I am trying to scrape news articles from this website using Apify Puppeteer crawler. I am trying to write a page-function in javascript to achieve the same but unable get it to work.
The webpage incorporates pagination so I am trying to navigate through all the relevant pages to extract all articles with publication date since ‘2024-08-15’.
I am new to javascript, so any help is highly appreciated. The page-function code I was trying to write is given below.
Can someone please help me to fix the page-function in javascript to use it in Apify Puppeteer scraper.

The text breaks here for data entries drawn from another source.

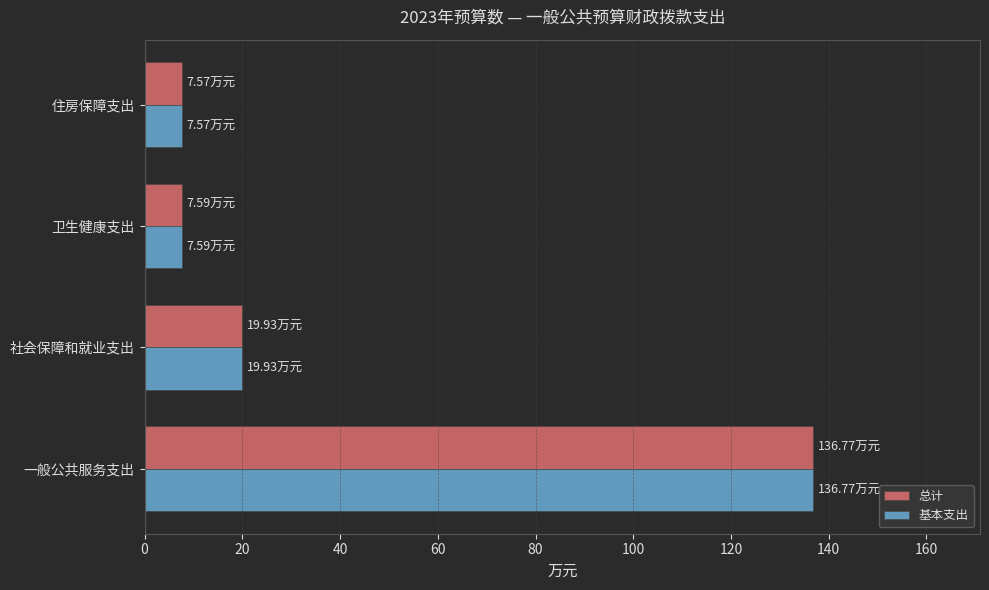

How many data points in 基本支出 are above 19?

2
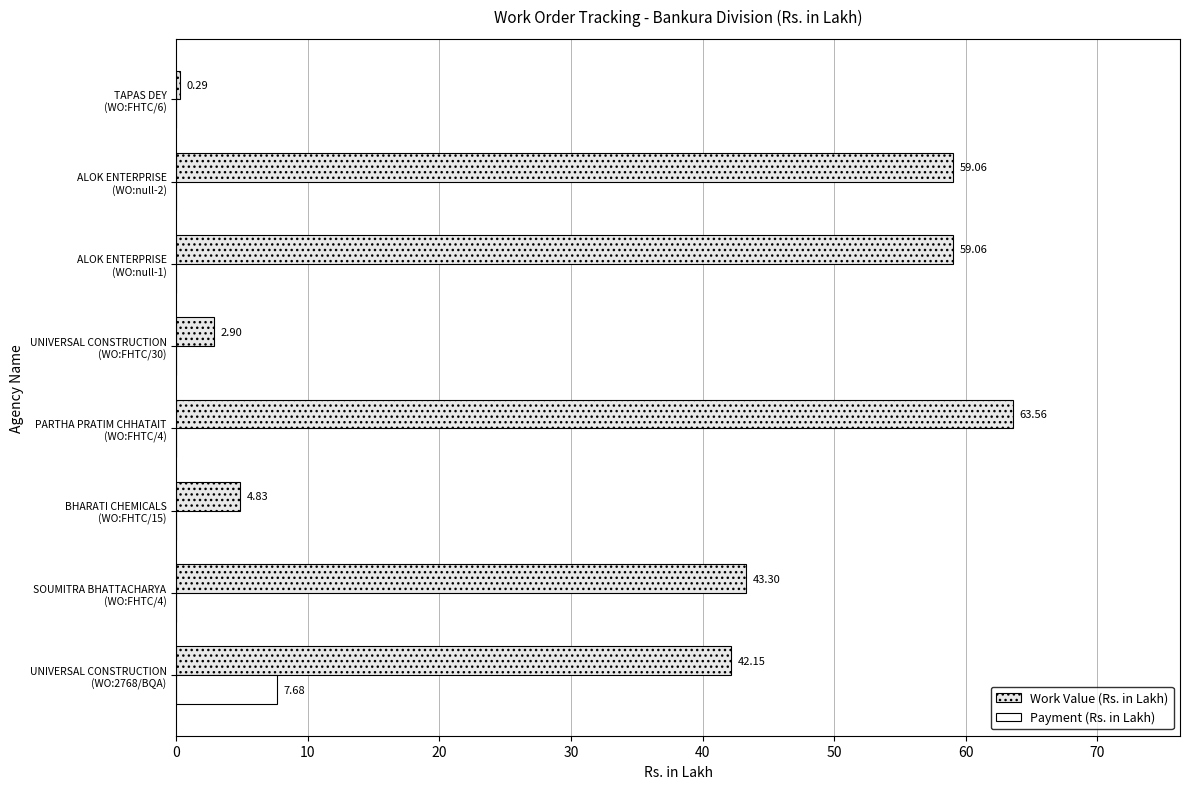

Which series has the largest total across all categories?

Work Value (Rs. in Lakh)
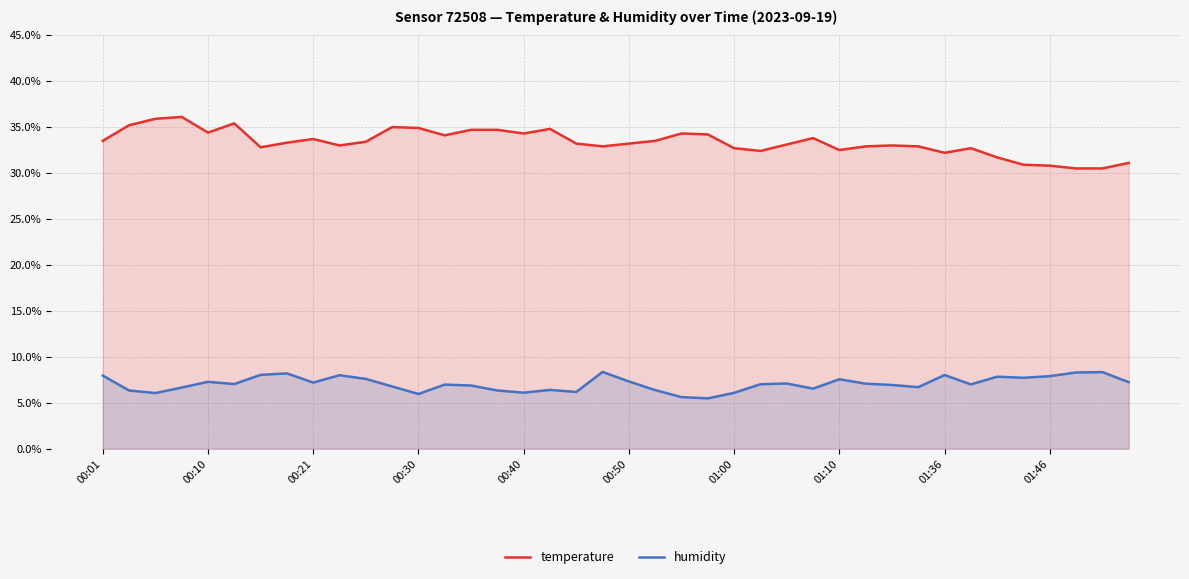

Rank the series by their maximum value, from highest to lowest.

temperature, humidity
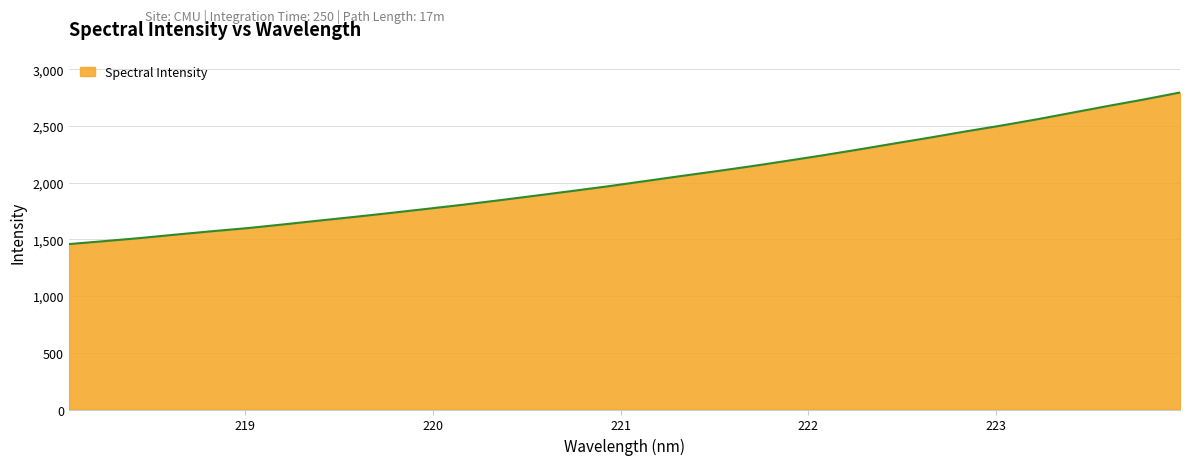

What is the smallest value displayed?

1458.3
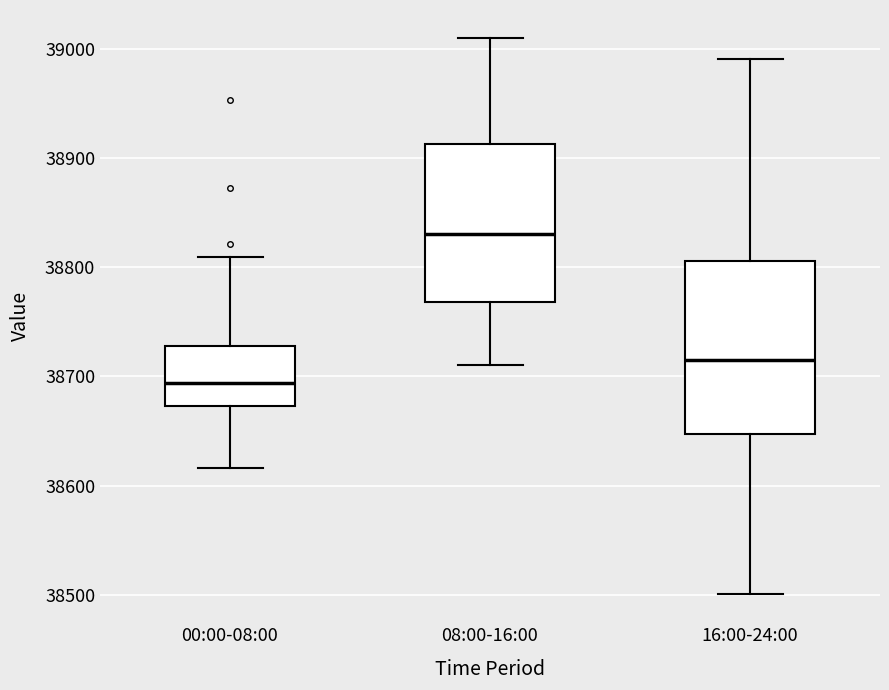

Comparing the boxes themselves (not the whiskers), which one is the tallest?

16:00-24:00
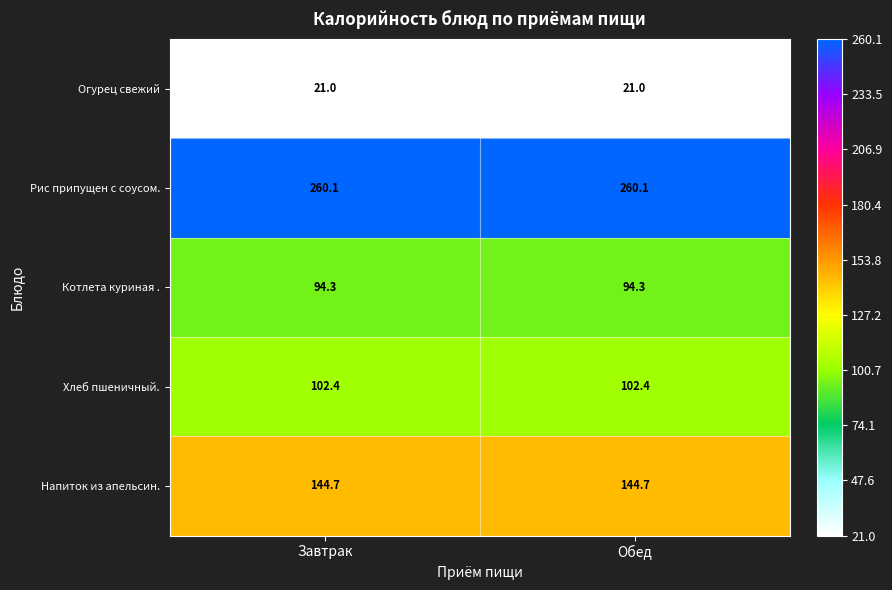

The value of Хлеб пшеничный. at Завтрак is 21.5. True or false?

False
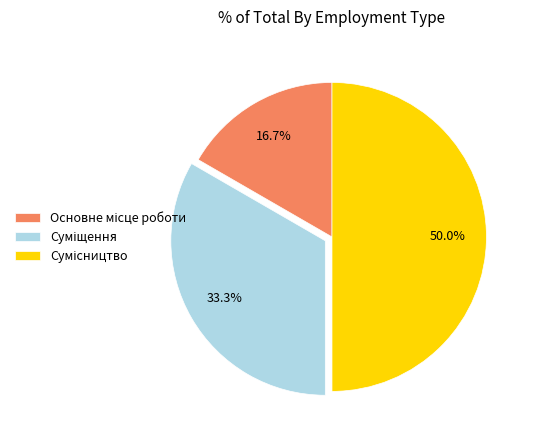

The Основне місце роботи slice represents 17% of the pie. True or false?

True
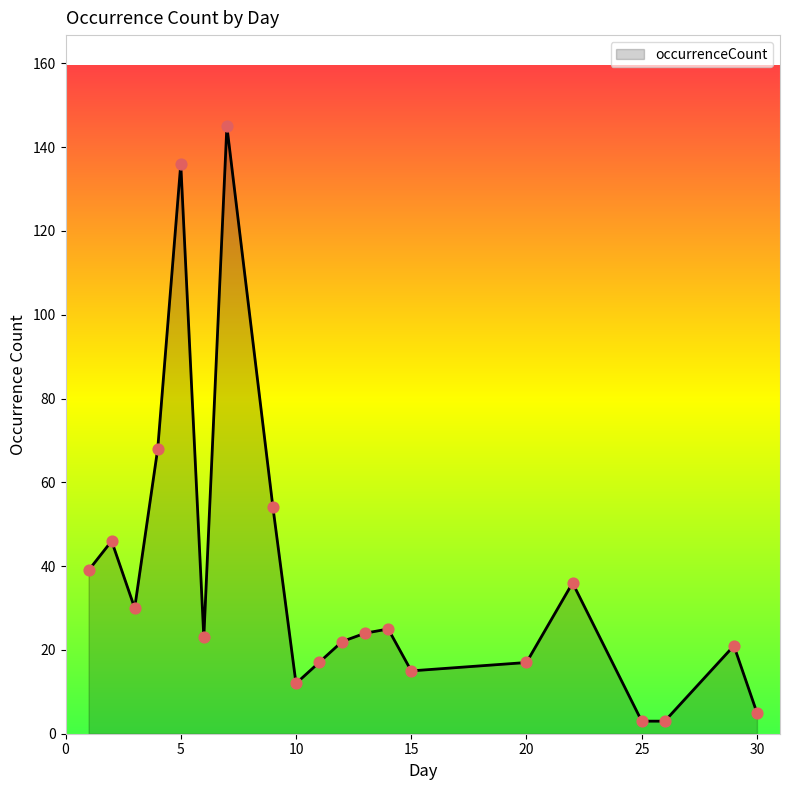

What is the greatest value displayed?

145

async function pageFunction(context) {
const { request, $, log, jQuery } = context;
const results = [];
const url = context.request['url'];
const pageopt = 'home';
const pageoption = context.customData.pageopt;
let i = 1;
//Define startDate
const startDate = new Date('2024-08-15');
//Get the page object from the context
const { page } = context;
await page.goto(url, { waitUntil: "domcontentloaded" });
const litags = null;
if ( pageoption === 'True') {
try {
await page.waitForSelector('ul.bwNewsList li');
liTags = await page.$$('ul.bwNewsList li');
} catch (error) {
console.error('An error occurred: ', error);
}
}
else {
try {
await page.waitForSelector('ul.bwNewsList li');
liTags = await page.$$('ul.bwNewsList li');
} catch(error) {
console.error('An error occurred: ', error);
}
}
const urls = [];
let date = null;
for (let li of liTags) {
date = new Date(await li.$eval('time', el => el.getAttribute('datetime')));
const aTag = await li.$('a');
const href = aTag ? await (await aTag.getPropert('href')).jsonValue() : null;
if (date >= startDate) {
urls.push(href);
}
}
console.log(date)
console.log(startDate)
if (date >= startDate) {
const nxthref = await page.$eval('div.pagingNext a', element => element.href);
console.log(nxthref);
context.customData.pageopt = 'False';
await context.enqueRequest({ 'url' : nxthref});
}
for (let url of urls) {
await page.goto(url, { waitUntil: " domcontentloaded" });
let title = await page.$eval('title', el => el.textContent.replace(/[rns]+/g, " ") );
const unique_article = url.concat(title);
// Generate the hash of the title
const titleHash = await page.evaluate(async (unique_article) => {
const encoder = new TextEncoder();
const data = encoder.encode(unique_article);
const hash = await window.crypto.subtle.digest('SHA-256', data);
const hashArray = Array.from(new Uint8Array(hash) );
return hashArray.map(b => b.toString(16).padStart(2, '0')).join('');
}, unique_article);
const pgdate = new Date(await page.$eval('div.bw-release-timestamp time', el => el.getAttribute('datetime')));
const divs = await page.$$('p');
let text = '';
for (let div of divs) {
text += await page.evaluate(el => el.textContent, div);
}
text = text.replace(/[rns]+/g, " ");
results.push({
'article_id': titleHash,
'url': url,
'title': title,
'content': text,
'published_date': pgdate,
'publisher': 'BW'
});
}
return results;
}
Thanks in advance.